Nos últimos anos, o número de escolas de informática aumentou muito e, consequentemente, o número de profissionais lecionando nelas, mas devemos atentar para o preparo desses profissionais. Cabe a cada professor se auto-avaliar para ver se tem o conteúdo necessário para lecionar. O mais importante de tudo isso é que a nova geração precisa ser bem orientada para lidar com a informática de uma forma produtiva, já que ela é a maior ferramenta que temos, hoje.
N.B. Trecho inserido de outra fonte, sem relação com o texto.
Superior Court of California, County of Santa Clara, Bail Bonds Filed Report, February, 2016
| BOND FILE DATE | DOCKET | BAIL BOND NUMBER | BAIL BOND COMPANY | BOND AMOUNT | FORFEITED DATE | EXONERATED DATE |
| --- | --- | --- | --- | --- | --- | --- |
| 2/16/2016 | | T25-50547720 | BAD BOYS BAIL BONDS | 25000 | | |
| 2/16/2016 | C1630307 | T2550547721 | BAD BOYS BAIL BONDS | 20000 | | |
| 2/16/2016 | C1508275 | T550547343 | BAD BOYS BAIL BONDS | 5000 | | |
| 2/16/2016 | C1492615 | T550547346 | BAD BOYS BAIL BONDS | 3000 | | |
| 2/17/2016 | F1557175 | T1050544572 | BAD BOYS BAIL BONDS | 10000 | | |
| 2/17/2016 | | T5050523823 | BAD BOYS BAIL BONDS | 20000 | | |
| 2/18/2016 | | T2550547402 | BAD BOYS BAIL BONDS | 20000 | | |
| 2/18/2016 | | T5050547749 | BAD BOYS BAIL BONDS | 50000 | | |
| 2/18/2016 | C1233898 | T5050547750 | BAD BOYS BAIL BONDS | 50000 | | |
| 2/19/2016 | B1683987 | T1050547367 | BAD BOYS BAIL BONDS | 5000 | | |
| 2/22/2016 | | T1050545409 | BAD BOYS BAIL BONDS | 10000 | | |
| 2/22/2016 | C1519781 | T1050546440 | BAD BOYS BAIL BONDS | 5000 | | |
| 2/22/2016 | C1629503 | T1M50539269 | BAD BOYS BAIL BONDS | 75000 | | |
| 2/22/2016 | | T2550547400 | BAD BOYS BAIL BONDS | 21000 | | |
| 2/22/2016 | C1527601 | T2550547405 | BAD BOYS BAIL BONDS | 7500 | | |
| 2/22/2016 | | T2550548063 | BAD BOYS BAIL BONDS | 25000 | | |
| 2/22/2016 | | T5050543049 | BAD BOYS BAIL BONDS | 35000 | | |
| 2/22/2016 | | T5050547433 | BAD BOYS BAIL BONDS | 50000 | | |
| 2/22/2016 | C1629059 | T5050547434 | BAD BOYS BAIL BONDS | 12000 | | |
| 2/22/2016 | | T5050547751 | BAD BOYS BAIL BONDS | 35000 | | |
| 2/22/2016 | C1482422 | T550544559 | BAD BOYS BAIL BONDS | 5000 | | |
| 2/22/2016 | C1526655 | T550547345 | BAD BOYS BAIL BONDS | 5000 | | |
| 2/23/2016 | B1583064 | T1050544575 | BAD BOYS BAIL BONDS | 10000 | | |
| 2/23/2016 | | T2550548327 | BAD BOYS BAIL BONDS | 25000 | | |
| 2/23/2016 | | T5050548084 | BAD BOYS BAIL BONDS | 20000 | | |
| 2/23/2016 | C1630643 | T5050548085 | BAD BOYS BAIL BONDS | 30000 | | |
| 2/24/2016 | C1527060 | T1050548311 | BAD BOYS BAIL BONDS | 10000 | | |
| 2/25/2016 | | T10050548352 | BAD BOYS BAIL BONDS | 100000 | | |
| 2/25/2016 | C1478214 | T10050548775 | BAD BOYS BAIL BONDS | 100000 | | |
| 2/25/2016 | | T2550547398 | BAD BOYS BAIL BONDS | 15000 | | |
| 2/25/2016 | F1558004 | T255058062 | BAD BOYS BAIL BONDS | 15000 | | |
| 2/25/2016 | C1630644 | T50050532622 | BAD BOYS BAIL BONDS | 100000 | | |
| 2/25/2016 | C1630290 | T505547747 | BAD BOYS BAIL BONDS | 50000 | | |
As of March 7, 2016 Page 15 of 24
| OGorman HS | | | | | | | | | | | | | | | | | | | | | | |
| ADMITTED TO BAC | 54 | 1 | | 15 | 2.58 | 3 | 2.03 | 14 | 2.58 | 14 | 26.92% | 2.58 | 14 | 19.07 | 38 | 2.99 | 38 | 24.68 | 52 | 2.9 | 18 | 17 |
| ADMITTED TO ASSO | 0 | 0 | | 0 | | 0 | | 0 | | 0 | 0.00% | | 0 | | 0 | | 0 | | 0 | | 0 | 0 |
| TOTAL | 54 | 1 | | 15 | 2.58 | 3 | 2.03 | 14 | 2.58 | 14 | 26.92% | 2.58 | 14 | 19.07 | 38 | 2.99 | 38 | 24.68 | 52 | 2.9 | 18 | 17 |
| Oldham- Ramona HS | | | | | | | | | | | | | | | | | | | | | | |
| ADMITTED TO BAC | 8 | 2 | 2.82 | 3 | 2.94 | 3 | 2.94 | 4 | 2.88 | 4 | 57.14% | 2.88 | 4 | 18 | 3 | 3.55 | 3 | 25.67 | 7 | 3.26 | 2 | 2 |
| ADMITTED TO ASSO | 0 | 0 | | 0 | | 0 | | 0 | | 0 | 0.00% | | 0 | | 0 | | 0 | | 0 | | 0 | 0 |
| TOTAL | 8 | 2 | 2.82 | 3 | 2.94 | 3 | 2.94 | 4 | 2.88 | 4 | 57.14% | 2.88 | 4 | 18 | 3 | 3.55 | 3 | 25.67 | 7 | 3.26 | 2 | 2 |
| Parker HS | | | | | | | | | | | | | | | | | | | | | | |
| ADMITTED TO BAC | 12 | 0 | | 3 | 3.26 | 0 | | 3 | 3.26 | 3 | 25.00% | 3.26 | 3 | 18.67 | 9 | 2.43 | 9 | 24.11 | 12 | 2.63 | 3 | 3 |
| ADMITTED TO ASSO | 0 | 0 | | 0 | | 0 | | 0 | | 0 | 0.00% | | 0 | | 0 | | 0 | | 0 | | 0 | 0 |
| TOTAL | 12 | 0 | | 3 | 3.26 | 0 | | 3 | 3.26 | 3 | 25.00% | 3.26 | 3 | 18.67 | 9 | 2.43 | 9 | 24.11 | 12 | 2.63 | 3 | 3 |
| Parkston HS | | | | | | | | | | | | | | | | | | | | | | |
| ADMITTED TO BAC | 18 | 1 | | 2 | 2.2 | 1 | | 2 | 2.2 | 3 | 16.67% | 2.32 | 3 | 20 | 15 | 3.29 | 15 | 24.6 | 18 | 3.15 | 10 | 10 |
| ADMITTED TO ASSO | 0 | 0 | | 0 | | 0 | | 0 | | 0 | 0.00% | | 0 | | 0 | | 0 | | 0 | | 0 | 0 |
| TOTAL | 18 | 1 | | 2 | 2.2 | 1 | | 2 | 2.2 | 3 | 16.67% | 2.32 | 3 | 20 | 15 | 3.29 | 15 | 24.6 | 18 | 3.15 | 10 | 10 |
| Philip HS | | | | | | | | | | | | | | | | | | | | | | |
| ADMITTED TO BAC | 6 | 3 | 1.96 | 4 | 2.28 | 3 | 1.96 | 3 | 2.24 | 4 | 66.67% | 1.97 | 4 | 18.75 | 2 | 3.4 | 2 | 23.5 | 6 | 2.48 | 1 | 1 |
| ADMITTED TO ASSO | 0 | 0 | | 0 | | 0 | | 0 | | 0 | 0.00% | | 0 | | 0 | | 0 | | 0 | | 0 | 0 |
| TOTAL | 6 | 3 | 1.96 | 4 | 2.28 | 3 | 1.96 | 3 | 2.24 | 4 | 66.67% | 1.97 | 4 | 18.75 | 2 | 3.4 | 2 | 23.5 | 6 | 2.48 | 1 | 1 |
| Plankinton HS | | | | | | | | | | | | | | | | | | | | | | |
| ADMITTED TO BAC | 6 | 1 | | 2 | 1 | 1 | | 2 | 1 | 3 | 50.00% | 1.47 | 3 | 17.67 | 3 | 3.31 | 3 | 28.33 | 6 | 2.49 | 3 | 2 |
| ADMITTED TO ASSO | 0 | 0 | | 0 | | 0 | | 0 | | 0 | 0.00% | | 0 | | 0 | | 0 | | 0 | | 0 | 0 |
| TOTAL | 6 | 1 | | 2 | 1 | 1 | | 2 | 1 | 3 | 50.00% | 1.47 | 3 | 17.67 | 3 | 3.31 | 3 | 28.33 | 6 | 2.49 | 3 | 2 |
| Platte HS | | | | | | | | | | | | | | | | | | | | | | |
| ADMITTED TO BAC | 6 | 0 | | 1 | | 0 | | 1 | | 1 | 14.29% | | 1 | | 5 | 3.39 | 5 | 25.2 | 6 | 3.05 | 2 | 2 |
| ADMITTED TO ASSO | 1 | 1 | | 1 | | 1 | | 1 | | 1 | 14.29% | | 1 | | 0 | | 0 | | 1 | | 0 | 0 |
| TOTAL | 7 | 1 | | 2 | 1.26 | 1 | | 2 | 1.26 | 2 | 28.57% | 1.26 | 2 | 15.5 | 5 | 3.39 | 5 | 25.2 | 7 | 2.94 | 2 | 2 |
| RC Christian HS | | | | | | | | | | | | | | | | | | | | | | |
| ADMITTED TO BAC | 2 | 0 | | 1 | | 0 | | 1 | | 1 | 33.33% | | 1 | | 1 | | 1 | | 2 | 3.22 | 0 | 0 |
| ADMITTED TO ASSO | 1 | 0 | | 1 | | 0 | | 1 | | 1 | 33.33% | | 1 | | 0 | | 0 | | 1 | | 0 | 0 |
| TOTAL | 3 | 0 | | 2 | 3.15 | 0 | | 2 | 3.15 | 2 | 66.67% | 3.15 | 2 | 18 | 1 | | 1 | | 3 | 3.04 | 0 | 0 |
O mercado de trabalho para profissionais de educação é uma das poucas áreas nas quais o profissional é valorizado quanto mais idade tem, mais experiência, mais conhecimento e valorização. Os professores com mais de 50 anos (aqueles que ainda pensam em continuar em atividade) poderiam retornar às suas atividades em horários mais flexíveis, colaborando com a sinergia entre as gerações, pois as suas experiências são valiosíssimas. Aconteceria como em grandes empresas que dão a oportunidade àqueles que se aposentam de continuarem as suas atividades. Essa troca entre gerações é saudável para ambas as partes, e contribui para a evolução em todos os sentidos.

Ir contra a evolução tecnológica é ‘nadar contra a correnteza’. A tecnologia faz parte do nosso dia a dia, e devemos capacitar as novas gerações para lidar com ela. Por isso, é necessário criarmos condições para a utilização apropriada desses instrumentos. A informática é uma ferramenta para os docentes repensarem as suas práticas pedagógicas, ajudando-os a rever sua postura. Atualmente, busca-se a qualidade na educação, então não há dúvida de que a informática pode, sim, ser uma parceira tanto dos professores quanto dos alunos nessa conquista.

Concluímos que aos alunos vale repensar mais abertura em busca de novos desafios no aprendizado e no domínio cada vez maior do uso dos computadores. Nesse sentido cabe aos professores proporcionar aprendizagens cada vez mais estimuladoras, divertidas e significativas, que ampliem os conhecimentos já adquiridos, observando o comportamento do aluno para motivá-los a buscar novas estratégias.

Solange Vilella é formada em Pedagogia pela Universidade Paulista (1998), pós-graduada em Economia e Gestão das Relações de Trabalho pela PUC/SP (2009) e especialista MBA em Gestão estratégica do Capital Humano (2013). É diretora do site ‘Conexão Melhor Idade’, e gerente administrativa na Convergência Comunicação Estratégica.

7 respostas para “ENTRE GERAÇÕES – A cultura digital na relação professor-aluno.”

  1. Ângela Maria Moreira Alves disse:

    Excelente!!! ???????????????? parabéns!!!

  2. João L. Prigenzi disse:

    Muito bom.
    Com clareza e fundamento, a autora demonstra que a bagagem teórica dissociada da tecnologia e, por óbvio, o contrário, não refletem necessariamente maior aprendizado.
    Momento de desconstruir!
    Parabéns pelo texto, Solange.

  3. Excelente! Continue a escrever sobre o tema!

  4. José P. Moreira disse:

    Seu texto contribiu para a busca de parcerias produtivas entre professores e alunos. Parabéns!

  5. Kaio disse:

    Tema de fundamental relevância. Lembrei do grande José Pacheco que certa vez me disse que não há aprendizagem centrada no aluno, tampouco no professor. A aprendizagem se dá no vínculo amoroso entre as partes.

    Sendo assim, o papel do professor se transforma com a revolução tecnologia, mas segue imprescindível.

  6. Higor Gonçalves disse:

    Parabéns, Solange!!! Conteúdo relevante e tema super pertinente.

  7. Ana Gils disse:

    Parabéns minha querida amiga! Vivemos em um mundo novo, onde o aprender diário pulsa e em tratando-se de Tecnologia da Informação, somos bombardeados a cada nano segundo com o “novo”. Fundamental é a união de professores e alunos neste momento, até porque este é um acontecimento que mudou totalmente as nossas vidas.